● Texto
* * *

Ainda não sabemos qual a percentagem da população do mundo que já foi exposta ao vírus. Sem um teste de anticorpos confiável que possa identificar se alguém já teve o vírus e é provável que esteja imune, não está claro quantas pessoas são portadoras do vírus, mas não apresentam sintomas. O papel das crianças na transmissão também não é claro; as crianças não são imunes nem parecem ser fortemente afetadas.

E agora? Com base no que aprendi com os modelos publicada e as respostas de outros países ao vírus, há quatro cenários possíveis para como isso pode acabar. Uma é que os governos se reúnam para acordar um plano de erradicação dependente de um diagnóstico rápido e barato no ponto de cuidado de saúde. Todos os países fechariam as suas fronteiras simultaneamente, por um período de tempo acordado, e montariam uma campanha agressiva para identificar os portadores do vírus e impedir a transmissão.

Essa abordagem parece improvável; o vírus espalhou-se agressivamente e alguns países têm sido reticentes em cooperar entre si. Mas poderia tornar-se mais realista por três razões: as terapias antivirais usadas para prevenir ou tratar os sintomas do Covid-19 podem ser más; uma vacina pode levar décadas a ser produzida; e a imunidade pode ser apenas de curto prazo, resultando em múltiplas ondas de infeção, mesmo dentro dos mesmos indivíduos. A Nova Zelândia está atualmente a tentar uma versão desta abordagem; o país fechou as fronteiras, aplicou uma quarentena e está a implementar testes na comunidade para erradicar o vírus.

Um segundo cenário, que parece moderadamente mais provável, é que os primeiros testes com vacinas sejam promissores. Enquanto aguardavam a vacina, os países tentariam atrasar a propagação do vírus nos próximos 12 a 18 meses, através de bloqueios intermitentes. As autoridades de saúde precisariam de antecipar, com três semanas de antecedência, se haveria camas, ventiladores e pessoal suficientes para tratar os infetados. Com base nisto, os governos podem decidir se relaxam ou aumentam as medidas de quarentena.

* * *

● Dados fornecidos
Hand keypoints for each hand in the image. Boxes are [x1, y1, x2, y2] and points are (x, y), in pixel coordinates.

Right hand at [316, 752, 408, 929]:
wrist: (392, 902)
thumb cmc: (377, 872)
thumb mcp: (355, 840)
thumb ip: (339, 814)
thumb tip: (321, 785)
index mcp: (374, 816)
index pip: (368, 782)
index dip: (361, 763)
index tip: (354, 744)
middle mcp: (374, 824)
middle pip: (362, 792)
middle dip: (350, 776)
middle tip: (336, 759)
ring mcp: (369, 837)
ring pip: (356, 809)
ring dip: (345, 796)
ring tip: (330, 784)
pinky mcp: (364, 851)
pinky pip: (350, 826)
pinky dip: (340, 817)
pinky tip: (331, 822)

* * *

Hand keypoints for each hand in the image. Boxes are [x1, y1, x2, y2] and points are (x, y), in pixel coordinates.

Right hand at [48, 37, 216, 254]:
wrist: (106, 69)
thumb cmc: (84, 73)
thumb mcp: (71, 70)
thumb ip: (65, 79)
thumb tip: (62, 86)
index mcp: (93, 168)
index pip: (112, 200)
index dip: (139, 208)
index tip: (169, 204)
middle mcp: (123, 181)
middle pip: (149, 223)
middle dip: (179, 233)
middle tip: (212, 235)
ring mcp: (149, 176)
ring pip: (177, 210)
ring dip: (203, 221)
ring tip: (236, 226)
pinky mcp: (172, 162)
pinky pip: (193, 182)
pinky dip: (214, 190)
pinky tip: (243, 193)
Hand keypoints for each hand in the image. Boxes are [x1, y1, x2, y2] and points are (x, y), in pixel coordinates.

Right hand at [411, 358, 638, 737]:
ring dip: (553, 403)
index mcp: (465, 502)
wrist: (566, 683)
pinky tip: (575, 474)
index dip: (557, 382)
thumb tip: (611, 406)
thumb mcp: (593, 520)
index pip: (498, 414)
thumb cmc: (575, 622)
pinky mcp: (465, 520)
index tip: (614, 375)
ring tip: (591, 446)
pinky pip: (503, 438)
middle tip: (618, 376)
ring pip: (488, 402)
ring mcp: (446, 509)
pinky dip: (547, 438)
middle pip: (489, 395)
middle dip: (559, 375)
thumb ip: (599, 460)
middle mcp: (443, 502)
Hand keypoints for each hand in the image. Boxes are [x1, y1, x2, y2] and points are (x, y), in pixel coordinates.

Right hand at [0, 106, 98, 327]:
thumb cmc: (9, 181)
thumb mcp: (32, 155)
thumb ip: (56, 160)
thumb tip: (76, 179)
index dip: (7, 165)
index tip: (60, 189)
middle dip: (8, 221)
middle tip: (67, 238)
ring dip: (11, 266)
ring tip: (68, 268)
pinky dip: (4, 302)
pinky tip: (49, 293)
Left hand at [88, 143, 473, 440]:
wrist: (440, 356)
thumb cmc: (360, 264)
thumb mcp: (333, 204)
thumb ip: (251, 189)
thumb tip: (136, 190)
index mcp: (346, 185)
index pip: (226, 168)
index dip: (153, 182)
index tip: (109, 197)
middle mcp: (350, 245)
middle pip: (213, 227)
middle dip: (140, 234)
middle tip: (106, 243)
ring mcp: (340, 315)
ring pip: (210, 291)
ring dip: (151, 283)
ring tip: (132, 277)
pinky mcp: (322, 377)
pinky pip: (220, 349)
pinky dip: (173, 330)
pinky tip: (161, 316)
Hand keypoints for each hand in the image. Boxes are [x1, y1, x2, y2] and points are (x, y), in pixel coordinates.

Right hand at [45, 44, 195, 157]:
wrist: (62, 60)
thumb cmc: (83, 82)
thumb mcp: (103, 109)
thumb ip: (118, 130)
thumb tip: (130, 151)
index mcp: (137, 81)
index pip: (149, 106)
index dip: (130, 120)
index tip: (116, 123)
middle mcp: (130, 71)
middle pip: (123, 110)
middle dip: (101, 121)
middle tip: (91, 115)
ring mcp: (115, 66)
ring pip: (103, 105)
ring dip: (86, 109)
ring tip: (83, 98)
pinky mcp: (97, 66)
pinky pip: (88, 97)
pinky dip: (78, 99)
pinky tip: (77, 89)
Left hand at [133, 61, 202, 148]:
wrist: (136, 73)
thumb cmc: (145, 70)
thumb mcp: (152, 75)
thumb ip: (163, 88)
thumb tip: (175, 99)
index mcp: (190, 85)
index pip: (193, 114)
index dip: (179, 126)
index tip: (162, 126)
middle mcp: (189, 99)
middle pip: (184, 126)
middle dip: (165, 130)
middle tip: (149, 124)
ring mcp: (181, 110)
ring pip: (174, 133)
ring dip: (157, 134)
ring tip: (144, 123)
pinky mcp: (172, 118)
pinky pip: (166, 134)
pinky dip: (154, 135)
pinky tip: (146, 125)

* * *

● O que se pede
1) Enumere as razões que, segundo o texto sobre a Covid-19, poderiam tornar mais realista a abordagem de erradicação.
2) Traduza para inglês, por favor, esta frase do texto sobre a Covid-19: «Essa abordagem parece improvável; o vírus espalhou-se agressivamente e alguns países têm sido reticentes em cooperar entre si.»
Os registos não são necessários para resolver nada do que aqui se pede.

● Resultados por tarefa
1)
- As terapias antivirais usadas para prevenir ou tratar os sintomas da Covid-19 podem ser más.
- Uma vacina pode levar décadas a ser produzida.
- A imunidade pode ser apenas de curto prazo, resultando em múltiplas ondas de infeção, mesmo dentro dos mesmos indivíduos.

2) That approach seems unlikely; the virus has spread aggressively, and some countries have been reluctant to cooperate with one another.